■ EXERCISE GOAL ■
Only the text belongs in the copy. Transcribe the data exactly and drop any pictures.
*** RECORDS FOR THIS TASK ***
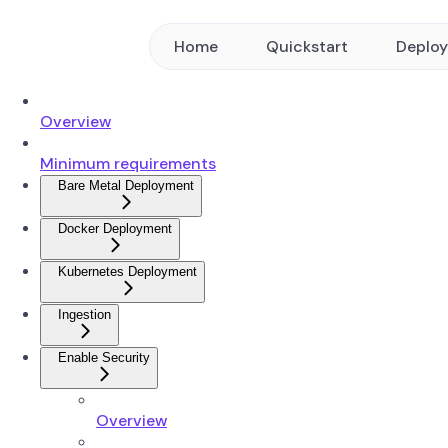
Home
Quickstart
Deplo
Overview
Minimum requirements
Bare Metal Deployment
Docker Deployment
Kubernetes Deployment
Ingestion
Enable Security
Overview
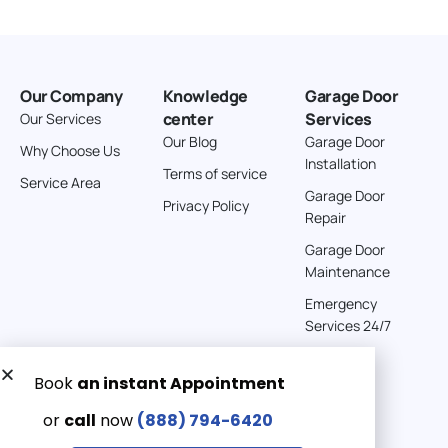
Our Company
Knowledge
Garage Door
center
Services
Our Services
Our Blog
Garage Door
Why Choose Us
Installation
Terms of service
Service Area
Garage Door
Privacy Policy
Repair
Garage Door
Maintenance
Emergency
Services 24/7
Get a Free quote now:
Email us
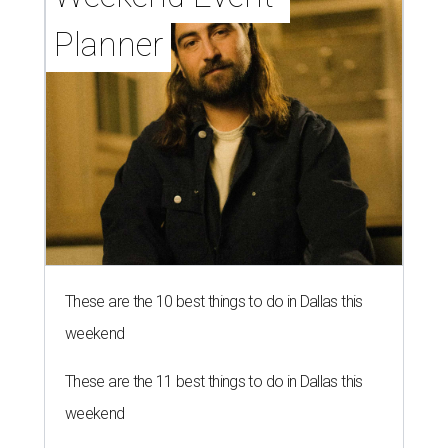
Planner
These are the 10 best things to do in Dallas this
weekend
These are the 11 best things to do in Dallas this
weekend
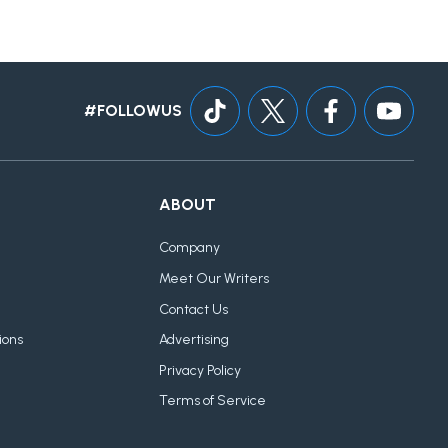
#FOLLOWUS
ABOUT
Company
Meet Our Writers
Contact Us
ions
Advertising
Privacy Policy
Terms of Service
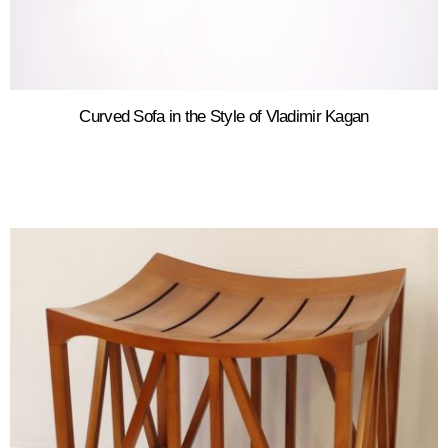
Curved Sofa in the Style of Vladimir Kagan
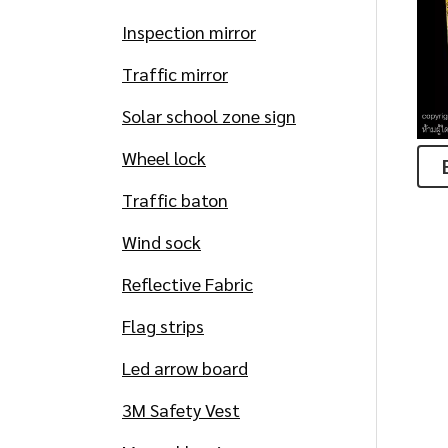
Inspection mirror
Traffic mirror
Solar school zone sign
Wheel lock
Traffic baton
Wind sock
Reflective Fabric
Flag strips
Led arrow board
3M Safety Vest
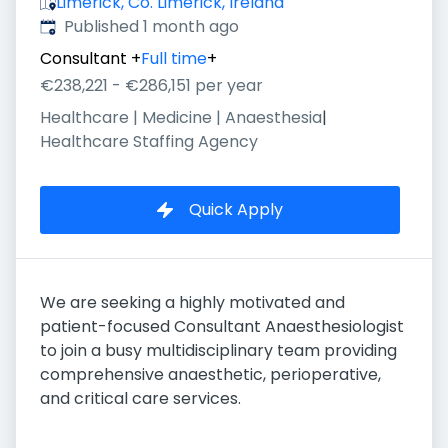
Limerick, Co. Limerick, Ireland
Published
:
Published 1 month ago
Consultant
+
Full time
+
€238,221 - €286,151 per year
Healthcare | Medicine | Anaesthesia
|
Healthcare Staffing Agency
Quick Apply
We are seeking a highly motivated and
patient-focused Consultant Anaesthesiologist
to join a busy multidisciplinary team providing
comprehensive anaesthetic, perioperative,
and critical care services.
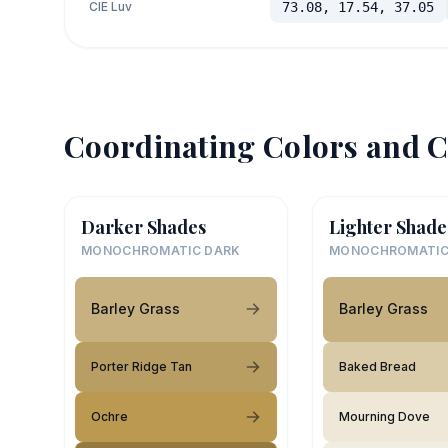
CIE Luv
73.08, 17.54, 37.05
Coordinating Colors and C
Darker Shades
Lighter Shade
MONOCHROMATIC DARK
MONOCHROMATIC
Barley Grass
Barley Grass
Porter Ridge Tan
Baked Bread
Ochre
Mourning Dove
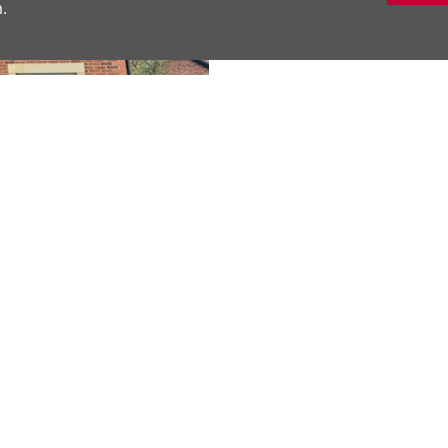
.
DESCRIPTION
Located in the desi
one bedroom first fl
both first time buye
living room, a larg
over the bath, and th
Next
modern cooking spa
Material Inform
SHARE THIS 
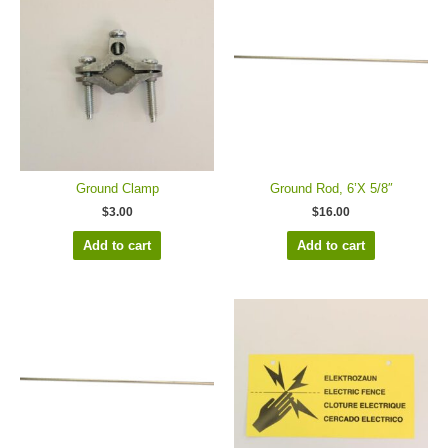
Ground Clamp
Ground Rod, 6’X 5/8″
$
3.00
$
16.00
Add to cart
Add to cart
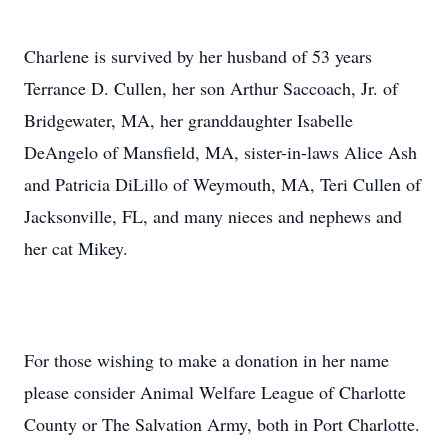
Charlene is survived by her husband of 53 years
Terrance D. Cullen, her son Arthur Saccoach, Jr. of
Bridgewater, MA, her granddaughter Isabelle
DeAngelo of Mansfield, MA, sister-in-laws Alice Ash
and Patricia DiLillo of Weymouth, MA, Teri Cullen of
Jacksonville, FL, and many nieces and nephews and
her cat Mikey.
For those wishing to make a donation in her name
please consider Animal Welfare League of Charlotte
County or The Salvation Army, both in Port Charlotte.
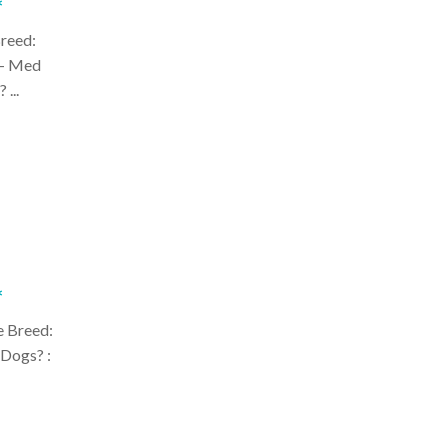
*
Breed:
 - Med
 ...
*
e Breed:
 Dogs? :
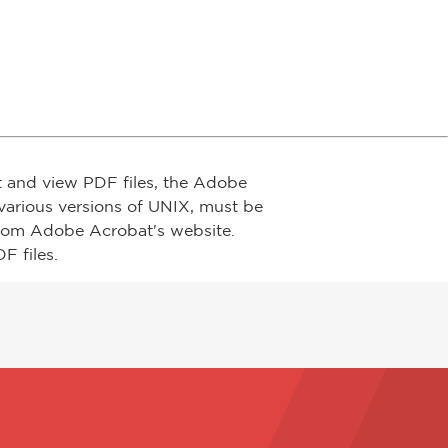
t and view PDF files, the Adobe
arious versions of UNIX, must be
from Adobe Acrobat's website.
F files.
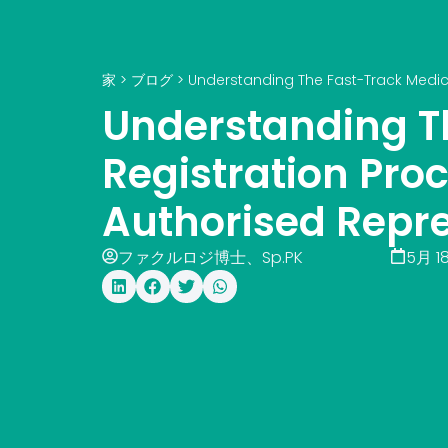
家
>
ブログ
>
Understanding The Fast-Track Medica
Understanding T
Registration Pro
Authorised Repr
ファクルロジ博士、Sp.PK
5月 18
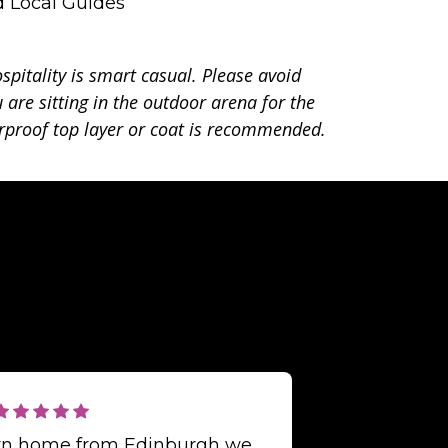
d Local Guides
spitality is smart casual. Please avoid
 are sitting in the outdoor arena for the
proof top layer or coat is recommended.
urn home from Edinburgh we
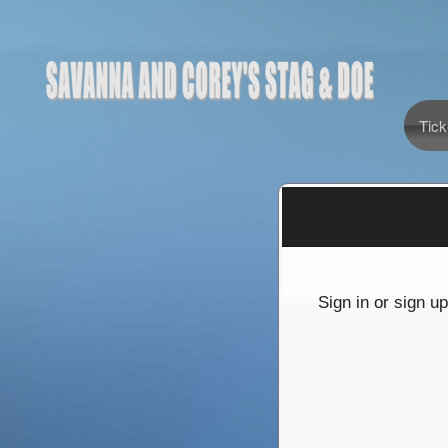
Tick
Sign up to: Savanna and Corey's stag & doe
red by: Ticketor (Ticketor.com)
owered by TrustedViews.org
Sign in or sign u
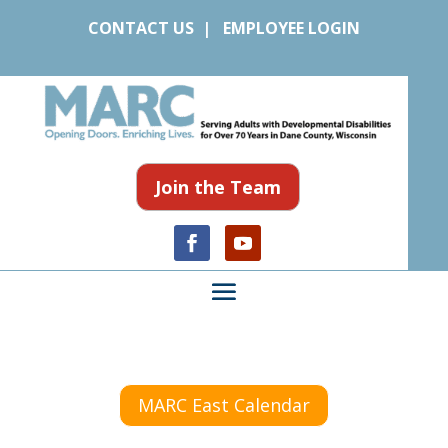
CONTACT US
|
EMPLOYEE LOGIN
Join the Team
MARC East Calendar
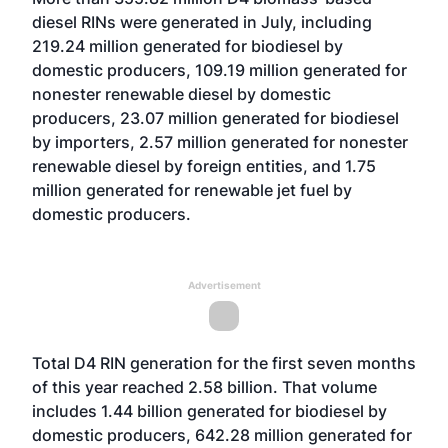
diesel RINs were generated in July, including
219.24 million generated for biodiesel by
domestic producers, 109.19 million generated for
nonester renewable diesel by domestic
producers, 23.07 million generated for biodiesel
by importers, 2.57 million generated for nonester
renewable diesel by foreign entities, and 1.75
million generated for renewable jet fuel by
domestic producers.
Advertisement
Total D4 RIN generation for the first seven months
of this year reached 2.58 billion. That volume
includes 1.44 billion generated for biodiesel by
domestic producers, 642.28 million generated for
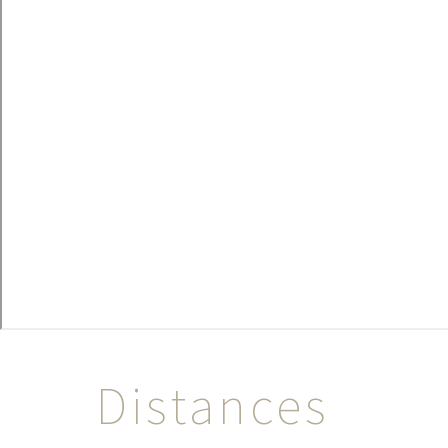
Distances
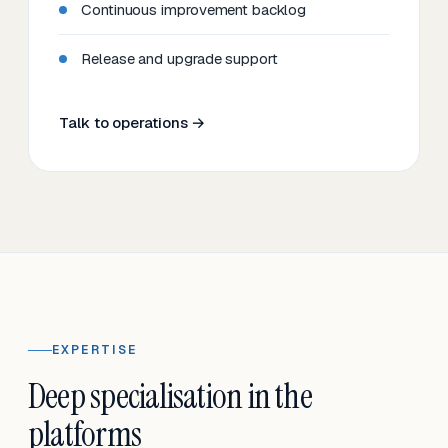
Continuous improvement backlog
Release and upgrade support
Talk to operations →
EXPERTISE
Deep specialisation in the
platforms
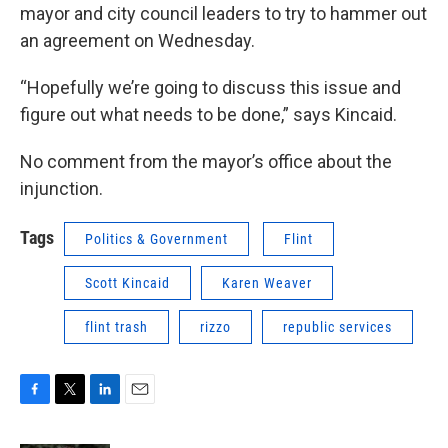
mayor and city council leaders to try to hammer out
an agreement on Wednesday.
“Hopefully we’re going to discuss this issue and
figure out what needs to be done,” says Kincaid.
No comment from the mayor’s office about the
injunction.
Tags
Politics & Government
Flint
Scott Kincaid
Karen Weaver
flint trash
rizzo
republic services
F
T
L
E
a
w
i
m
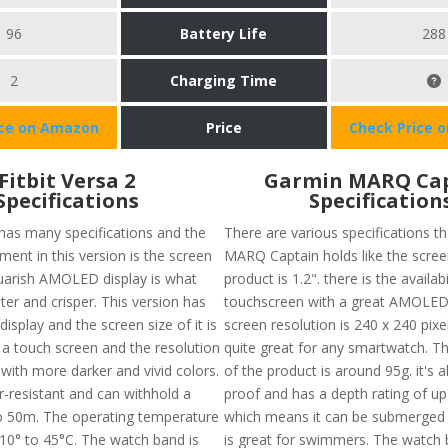
96
Battery Life
288
2
Charging Time
ice on Amazon
Price
Check Price 
Fitbit Versa 2
Garmin MARQ Ca
Specifications
Specification
 has many specifications and the
There are various specifications t
ent in this version is the screen
MARQ Captain holds like the screen
squarish AMOLED display is what
product is 1.2". there is the availabi
ter and crisper. This version has
touchscreen with a great AMOLED 
isplay and the screen size of it is
screen resolution is 240 x 240 pixe
 a touch screen and the resolution
quite great for any smartwatch. Th
with more darker and vivid colors.
of the product is around 95g. it's 
er-resistant and can withhold a
proof and has a depth rating of 
o 50m. The operating temperature
which means it can be submerged 
10° to 45°C. The watch band is
is great for swimmers. The watch 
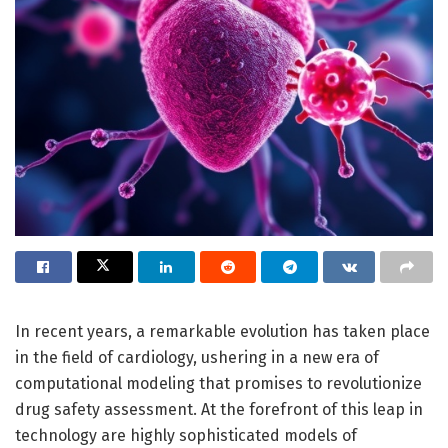
In recent years, a remarkable evolution has taken place
in the field of cardiology, ushering in a new era of
computational modeling that promises to revolutionize
drug safety assessment. At the forefront of this leap in
technology are highly sophisticated models of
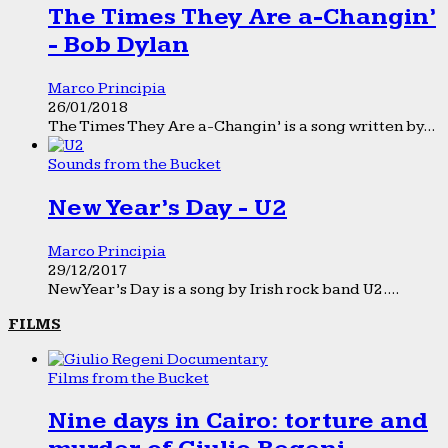
The Times They Are a-Changin’
- Bob Dylan
Marco Principia
26/01/2018
The Times They Are a-Changin’ is a song written by...
Sounds from the Bucket
New Year’s Day - U2
Marco Principia
29/12/2017
New Year’s Day is a song by Irish rock band U2....
FILMS
Films from the Bucket
Nine days in Cairo: torture and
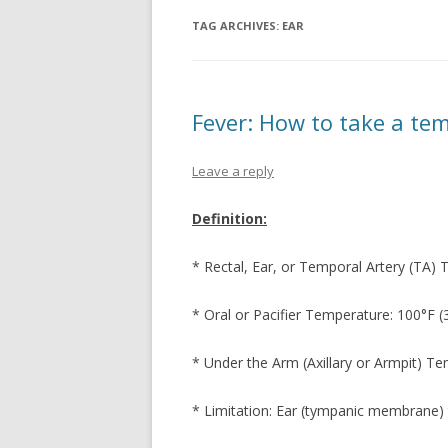
EMERGENCY S
TAG ARCHIVES:
EAR
FEVER
HEAD INJURY
Fever: How to take a te
HEAD ACHE
Leave a reply
HIVES
NOSE BLEED
Definition:
RASH – LOCALI
* Rectal, Ear, or Temporal Artery (TA) 
RASH – WIDES
* Oral or Pacifier Temperature: 100°F (
SORE THROAT
* Under the Arm (Axillary or Armpit) Te
URINATION PA
* Limitation: Ear (tympanic membrane) 
VOMITING WIT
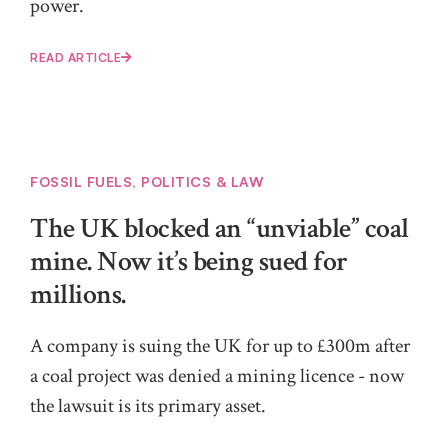
power.
READ ARTICLE
FOSSIL FUELS
,
POLITICS & LAW
The UK blocked an “unviable” coal
mine. Now it’s being sued for
millions.
A company is suing the UK for up to £300m after
a coal project was denied a mining licence - now
the lawsuit is its primary asset.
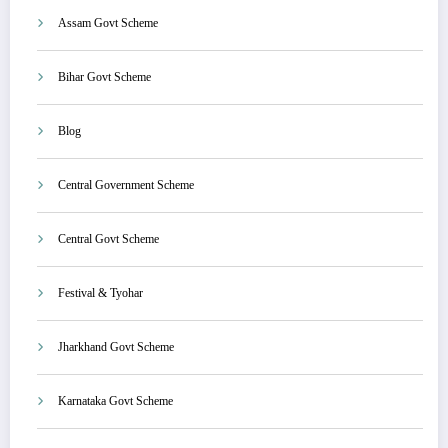
Assam Govt Scheme
Bihar Govt Scheme
Blog
Central Government Scheme
Central Govt Scheme
Festival & Tyohar
Jharkhand Govt Scheme
Karnataka Govt Scheme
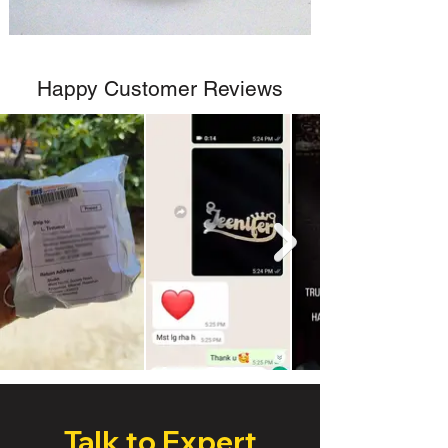
Happy Customer Reviews
Talk to Expert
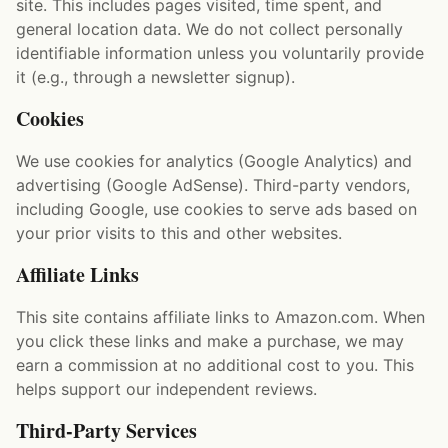
site. This includes pages visited, time spent, and
general location data. We do not collect personally
identifiable information unless you voluntarily provide
it (e.g., through a newsletter signup).
Cookies
We use cookies for analytics (Google Analytics) and
advertising (Google AdSense). Third-party vendors,
including Google, use cookies to serve ads based on
your prior visits to this and other websites.
Affiliate Links
This site contains affiliate links to Amazon.com. When
you click these links and make a purchase, we may
earn a commission at no additional cost to you. This
helps support our independent reviews.
Third-Party Services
*** End of RECORDS FOR THIS TASK ***
■ ANSWER FOR THIS EXERCISE ■
Home
Quickstart
Deplo
Overview
Minimum requirements
Bare Metal Deployment
Docker Deployment
Kubernetes Deployment
Ingestion
Enable Security
Overview
Our Company
Knowledge
Garage Door
center
Services
Our Services
Our Blog
Garage Door
Why Choose Us
Installation
Terms of service
Service Area
Garage Door
Privacy Policy
Repair
Garage Door
Maintenance
Emergency
Services 24/7
Get a Free quote now:
Email us
Planner
These are the 10 best things to do in Dallas this
weekend
These are the 11 best things to do in Dallas this
weekend
#FOLLOWUS
ABOUT
Company
Meet Our Writers
Contact Us
ions
Advertising
Privacy Policy
Terms of Service
Curved Sofa in the Style of Vladimir Kagan
Inspection mirror
Traffic mirror
Solar school zone sign
Wheel lock
Traffic baton
Wind sock
Reflective Fabric
Flag strips
Led arrow board
3M Safety Vest
Limerick, Co. Limerick, Ireland
Published
:
Published 1 month ago
Consultant
+
Full time
+
€238,221 - €286,151 per year
Healthcare | Medicine | Anaesthesia
|
Healthcare Staffing Agency
Quick Apply
We are seeking a highly motivated and
patient-focused Consultant Anaesthesiologist
to join a busy multidisciplinary team providing
comprehensive anaesthetic, perioperative,
and critical care services.
CIE Luv
73.08, 17.54, 37.05
Coordinating Colors and C
Darker Shades
Lighter Shade
MONOCHROMATIC DARK
MONOCHROMATIC
Barley Grass
Barley Grass
Porter Ridge Tan
Baked Bread
Ochre
Mourning Dove
.
DESCRIPTION
Located in the desi
one bedroom first fl
both first time buye
living room, a larg
over the bath, and th
Next
modern cooking spa
Material Inform
SHARE THIS 
Ground Clamp
Ground Rod, 6’X 5/8″
$
3.00
$
16.00
Add to cart
Add to cart
Charlene is survived by her husband of 53 years
Terrance D. Cullen, her son Arthur Saccoach, Jr. of
Bridgewater, MA, her granddaughter Isabelle
DeAngelo of Mansfield, MA, sister-in-laws Alice Ash
and Patricia DiLillo of Weymouth, MA, Teri Cullen of
Jacksonville, FL, and many nieces and nephews and
her cat Mikey.
For those wishing to make a donation in her name
please consider Animal Welfare League of Charlotte
County or The Salvation Army, both in Port Charlotte.
*
Breed:
 - Med
 ...
*
e Breed:
 Dogs? :
t and view PDF files, the Adobe
arious versions of UNIX, must be
from Adobe Acrobat's website.
F files.
家
>
ブログ
>
Understanding The Fast-Track Medica
Understanding T
Registration Pro
Authorised Repr
ファクルロジ博士、Sp.PK
5月 18
d Local Guides
spitality is smart casual. Please avoid
 are sitting in the outdoor arena for the
proof top layer or coat is recommended.
urn home from Edinburgh we
Tick
Sign up to: Savanna and Corey's stag & doe
red by: Ticketor (Ticketor.com)
owered by TrustedViews.org
Sign in or sign u
CONTACT US
|
EMPLOYEE LOGIN
Join the Team
MARC East Calendar
diesel RINs were generated in July, including
219.24 million generated for biodiesel by
domestic producers, 109.19 million generated for
nonester renewable diesel by domestic
producers, 23.07 million generated for biodiesel
by importers, 2.57 million generated for nonester
renewable diesel by foreign entities, and 1.75
million generated for renewable jet fuel by
domestic producers.
Advertisement
Total D4 RIN generation for the first seven months
of this year reached 2.58 billion. That volume
includes 1.44 billion generated for biodiesel by
domestic producers, 642.28 million generated for
Distances
Continuous improvement backlog
Release and upgrade support
Talk to operations →
EXPERTISE
Deep specialisation in the
platforms
mayor and city council leaders to try to hammer out
an agreement on Wednesday.
“Hopefully we’re going to discuss this issue and
figure out what needs to be done,” says Kincaid.
No comment from the mayor’s office about the
injunction.
Tags
Politics & Government
Flint
Scott Kincaid
Karen Weaver
flint trash
rizzo
republic services
F
T
L
E
a
w
i
m
96
Battery Life
288
2
Charging Time
ice on Amazon
Price
Check Price 
Fitbit Versa 2
Garmin MARQ Ca
Specifications
Specification
 has many specifications and the
There are various specifications t
ent in this version is the screen
MARQ Captain holds like the screen
squarish AMOLED display is what
product is 1.2". there is the availabi
ter and crisper. This version has
touchscreen with a great AMOLED 
isplay and the screen size of it is
screen resolution is 240 x 240 pixe
 a touch screen and the resolution
quite great for any smartwatch. Th
with more darker and vivid colors.
of the product is around 95g. it's 
er-resistant and can withhold a
proof and has a depth rating of 
o 50m. The operating temperature
which means it can be submerged 
10° to 45°C. The watch band is
is great for swimmers. The watch 
In recent years, a remarkable evolution has taken place
in the field of cardiology, ushering in a new era of
computational modeling that promises to revolutionize
drug safety assessment. At the forefront of this leap in
technology are highly sophisticated models of
The Times They Are a-Changin’
- Bob Dylan
Marco Principia
26/01/2018
The Times They Are a-Changin’ is a song written by...
Sounds from the Bucket
New Year’s Day - U2
Marco Principia
29/12/2017
New Year’s Day is a song by Irish rock band U2....
FILMS
Films from the Bucket
Nine days in Cairo: torture and
EMERGENCY S
TAG ARCHIVES:
EAR
FEVER
HEAD INJURY
Fever: How to take a te
HEAD ACHE
Leave a reply
HIVES
NOSE BLEED
Definition:
RASH – LOCALI
* Rectal, Ear, or Temporal Artery (TA) 
RASH – WIDES
* Oral or Pacifier Temperature: 100°F (
SORE THROAT
* Under the Arm (Axillary or Armpit) Te
URINATION PA
* Limitation: Ear (tympanic membrane) 
VOMITING WIT
power.
READ ARTICLE
FOSSIL FUELS
,
POLITICS & LAW
The UK blocked an “unviable” coal
mine. Now it’s being sued for
millions.
A company is suing the UK for up to £300m after
a coal project was denied a mining licence - now
the lawsuit is its primary asset.
Assam Govt Scheme
Bihar Govt Scheme
Blog
Central Government Scheme
Central Govt Scheme
Festival & Tyohar
Jharkhand Govt Scheme
Karnataka Govt Scheme
Happy Customer Reviews
Talk to Expert
site. This includes pages visited, time spent, and
general location data. We do not collect personally
identifiable information unless you voluntarily provide
it (e.g., through a newsletter signup).
Cookies
We use cookies for analytics (Google Analytics) and
advertising (Google AdSense). Third-party vendors,
including Google, use cookies to serve ads based on
your prior visits to this and other websites.
Affiliate Links
This site contains affiliate links to Amazon.com. When
you click these links and make a purchase, we may
earn a commission at no additional cost to you. This
helps support our independent reviews.
Third-Party Services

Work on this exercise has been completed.